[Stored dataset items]
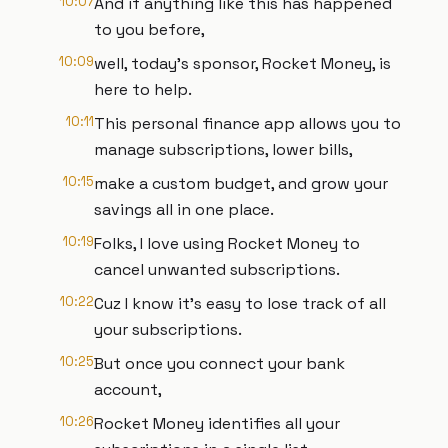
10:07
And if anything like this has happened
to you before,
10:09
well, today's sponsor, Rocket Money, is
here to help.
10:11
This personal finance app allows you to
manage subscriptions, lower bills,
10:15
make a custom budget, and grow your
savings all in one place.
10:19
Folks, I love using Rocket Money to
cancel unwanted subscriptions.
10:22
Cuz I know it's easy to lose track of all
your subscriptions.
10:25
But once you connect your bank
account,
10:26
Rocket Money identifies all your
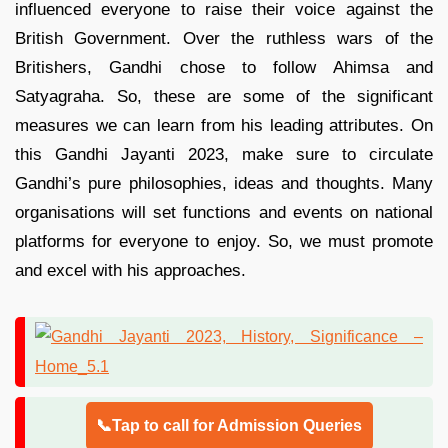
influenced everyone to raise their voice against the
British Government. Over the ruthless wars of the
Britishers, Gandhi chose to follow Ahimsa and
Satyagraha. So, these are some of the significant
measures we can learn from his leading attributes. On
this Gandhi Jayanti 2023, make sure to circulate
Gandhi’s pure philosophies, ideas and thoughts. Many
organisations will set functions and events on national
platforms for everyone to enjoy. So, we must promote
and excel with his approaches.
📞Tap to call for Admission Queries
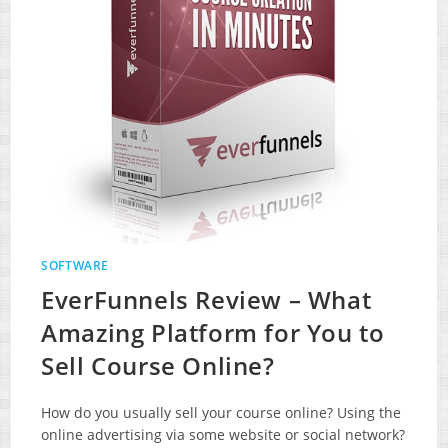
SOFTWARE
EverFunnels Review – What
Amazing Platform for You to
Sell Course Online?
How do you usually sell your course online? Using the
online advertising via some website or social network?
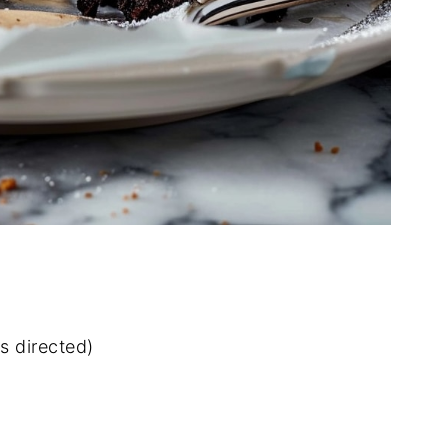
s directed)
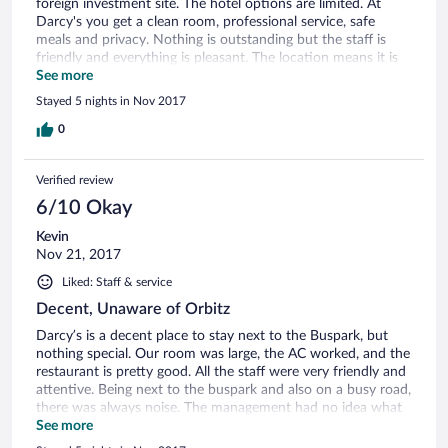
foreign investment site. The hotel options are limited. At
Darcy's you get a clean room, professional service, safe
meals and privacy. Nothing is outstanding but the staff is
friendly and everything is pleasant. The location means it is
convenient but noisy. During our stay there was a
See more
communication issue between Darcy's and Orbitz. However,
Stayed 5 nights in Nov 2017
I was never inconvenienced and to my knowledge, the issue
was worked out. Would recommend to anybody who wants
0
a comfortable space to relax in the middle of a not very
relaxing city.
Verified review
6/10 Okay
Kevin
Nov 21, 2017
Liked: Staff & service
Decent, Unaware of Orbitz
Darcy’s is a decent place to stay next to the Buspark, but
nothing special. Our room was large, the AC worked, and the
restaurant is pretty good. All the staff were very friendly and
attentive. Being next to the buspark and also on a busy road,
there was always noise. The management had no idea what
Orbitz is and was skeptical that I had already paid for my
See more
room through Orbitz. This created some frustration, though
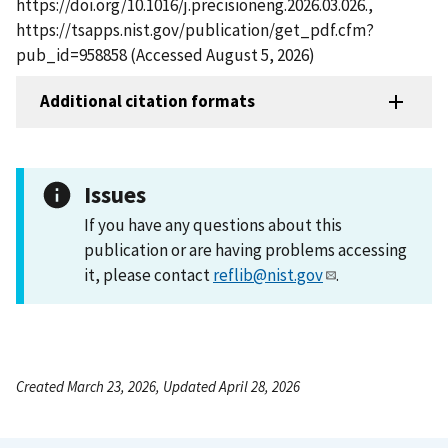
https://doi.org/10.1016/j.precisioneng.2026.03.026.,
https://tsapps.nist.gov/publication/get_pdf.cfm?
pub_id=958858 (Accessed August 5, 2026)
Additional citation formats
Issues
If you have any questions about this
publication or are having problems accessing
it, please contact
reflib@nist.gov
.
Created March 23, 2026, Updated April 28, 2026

◆ **Problem to work on**:
Gather up the lines containing the word "some" from these records and copy them.

◆ **Answer**:
Satyagraha. So, these are some of the significant
online advertising via some website or social network?
room through Orbitz. This created some frustration, though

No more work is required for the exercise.